>>

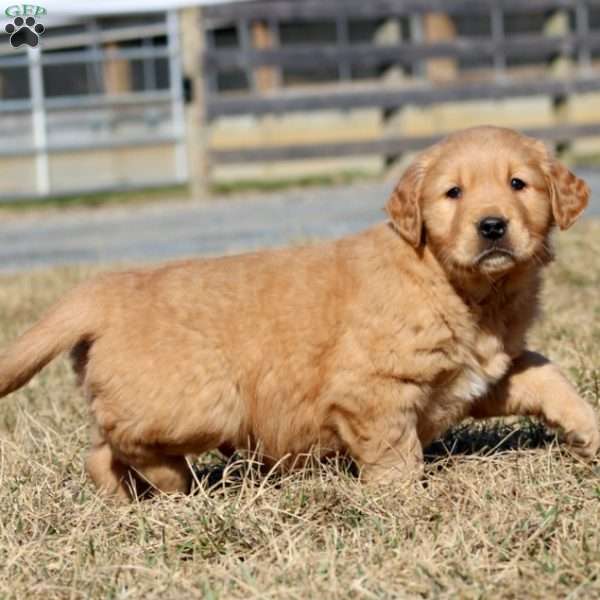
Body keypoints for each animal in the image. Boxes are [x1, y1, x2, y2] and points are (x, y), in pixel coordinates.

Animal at [0, 124, 596, 500]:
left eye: (518, 184)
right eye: (453, 193)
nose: (492, 226)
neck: (462, 287)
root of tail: (101, 290)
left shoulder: (481, 374)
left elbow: (547, 376)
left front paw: (589, 433)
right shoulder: (374, 390)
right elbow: (396, 456)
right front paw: (404, 506)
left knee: (99, 454)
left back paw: (132, 501)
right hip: (201, 404)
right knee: (123, 440)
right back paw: (176, 484)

<<

Starting with the first line of the data, transcribe every line exactly through the one containing "right hip: (201, 404)". No pictures go in.

Body keypoints for each animal in the image. Boxes are [x1, y1, x2, y2] and points are (x, y), in pixel coordinates.

Animal at [0, 124, 596, 500]:
left eye: (518, 184)
right eye: (453, 193)
nose: (492, 226)
neck: (462, 287)
root of tail: (101, 290)
left shoulder: (481, 374)
left elbow: (547, 376)
left front paw: (589, 433)
right shoulder: (374, 390)
right elbow: (396, 456)
right front paw: (404, 506)
left knee: (99, 454)
left back paw: (132, 501)
right hip: (201, 404)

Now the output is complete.